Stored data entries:
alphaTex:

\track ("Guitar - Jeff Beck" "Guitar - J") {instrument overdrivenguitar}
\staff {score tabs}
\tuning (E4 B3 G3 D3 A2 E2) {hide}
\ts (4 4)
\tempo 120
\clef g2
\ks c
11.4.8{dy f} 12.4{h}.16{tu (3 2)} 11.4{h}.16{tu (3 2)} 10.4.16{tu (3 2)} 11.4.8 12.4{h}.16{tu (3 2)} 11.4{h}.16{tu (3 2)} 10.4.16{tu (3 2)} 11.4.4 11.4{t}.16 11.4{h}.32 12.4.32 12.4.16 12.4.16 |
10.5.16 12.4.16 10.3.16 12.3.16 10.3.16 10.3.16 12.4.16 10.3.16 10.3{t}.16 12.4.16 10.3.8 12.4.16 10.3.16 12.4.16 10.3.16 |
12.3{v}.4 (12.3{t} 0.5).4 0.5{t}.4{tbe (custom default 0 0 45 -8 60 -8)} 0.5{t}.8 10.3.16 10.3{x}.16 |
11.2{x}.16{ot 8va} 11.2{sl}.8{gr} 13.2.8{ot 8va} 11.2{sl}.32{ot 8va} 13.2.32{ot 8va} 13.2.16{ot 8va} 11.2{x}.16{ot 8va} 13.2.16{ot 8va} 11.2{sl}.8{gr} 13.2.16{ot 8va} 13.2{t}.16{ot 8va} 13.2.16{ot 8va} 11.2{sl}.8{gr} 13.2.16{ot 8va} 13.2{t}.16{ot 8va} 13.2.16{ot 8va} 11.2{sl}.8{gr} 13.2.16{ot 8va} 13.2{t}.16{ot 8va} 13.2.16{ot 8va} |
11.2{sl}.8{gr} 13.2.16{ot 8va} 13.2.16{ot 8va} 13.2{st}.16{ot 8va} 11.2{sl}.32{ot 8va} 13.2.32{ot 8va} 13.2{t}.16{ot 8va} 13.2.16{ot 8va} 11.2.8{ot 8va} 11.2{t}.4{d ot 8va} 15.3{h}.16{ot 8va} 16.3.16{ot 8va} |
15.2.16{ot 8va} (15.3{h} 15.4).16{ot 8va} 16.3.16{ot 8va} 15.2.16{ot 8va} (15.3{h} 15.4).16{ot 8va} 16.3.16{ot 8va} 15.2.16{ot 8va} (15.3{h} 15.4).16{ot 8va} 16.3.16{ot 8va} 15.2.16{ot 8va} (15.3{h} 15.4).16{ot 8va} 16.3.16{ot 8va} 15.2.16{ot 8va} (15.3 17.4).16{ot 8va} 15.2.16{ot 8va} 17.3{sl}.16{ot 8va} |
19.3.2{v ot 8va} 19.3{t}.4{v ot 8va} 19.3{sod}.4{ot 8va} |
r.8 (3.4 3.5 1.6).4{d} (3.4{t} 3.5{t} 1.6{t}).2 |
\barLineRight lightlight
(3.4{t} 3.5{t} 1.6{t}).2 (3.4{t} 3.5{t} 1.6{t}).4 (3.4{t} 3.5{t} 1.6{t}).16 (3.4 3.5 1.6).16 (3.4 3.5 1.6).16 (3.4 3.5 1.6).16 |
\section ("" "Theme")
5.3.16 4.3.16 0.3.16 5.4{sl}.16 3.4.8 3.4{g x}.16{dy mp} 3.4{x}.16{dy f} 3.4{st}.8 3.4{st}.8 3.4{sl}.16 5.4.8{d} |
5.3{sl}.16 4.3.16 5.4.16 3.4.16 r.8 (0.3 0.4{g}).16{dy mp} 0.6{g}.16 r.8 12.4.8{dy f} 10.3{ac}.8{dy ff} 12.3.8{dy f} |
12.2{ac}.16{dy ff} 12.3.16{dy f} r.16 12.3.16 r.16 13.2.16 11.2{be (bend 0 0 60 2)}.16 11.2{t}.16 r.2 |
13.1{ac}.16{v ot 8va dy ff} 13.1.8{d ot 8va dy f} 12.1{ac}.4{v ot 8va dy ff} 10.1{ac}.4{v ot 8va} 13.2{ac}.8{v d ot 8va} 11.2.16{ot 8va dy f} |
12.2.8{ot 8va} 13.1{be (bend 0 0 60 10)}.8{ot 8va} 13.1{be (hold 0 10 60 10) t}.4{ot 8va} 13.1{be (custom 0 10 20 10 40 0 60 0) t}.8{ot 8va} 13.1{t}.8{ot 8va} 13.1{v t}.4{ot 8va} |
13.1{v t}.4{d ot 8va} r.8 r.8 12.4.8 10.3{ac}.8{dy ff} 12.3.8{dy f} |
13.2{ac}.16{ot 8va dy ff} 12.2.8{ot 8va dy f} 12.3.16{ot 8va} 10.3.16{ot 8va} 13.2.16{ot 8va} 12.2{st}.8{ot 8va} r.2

WHAT IS BEING ASKED:
Find every line in the records above that contains the string "custom", with case counting, and copy each of those lines.

THE SOLUTION:
12.3{v}.4 (12.3{t} 0.5).4 0.5{t}.4{tbe (custom default 0 0 45 -8 60 -8)} 0.5{t}.8 10.3.16 10.3{x}.16 |
12.2.8{ot 8va} 13.1{be (bend 0 0 60 10)}.8{ot 8va} 13.1{be (hold 0 10 60 10) t}.4{ot 8va} 13.1{be (custom 0 10 20 10 40 0 60 0) t}.8{ot 8va} 13.1{t}.8{ot 8va} 13.1{v t}.4{ot 8va} |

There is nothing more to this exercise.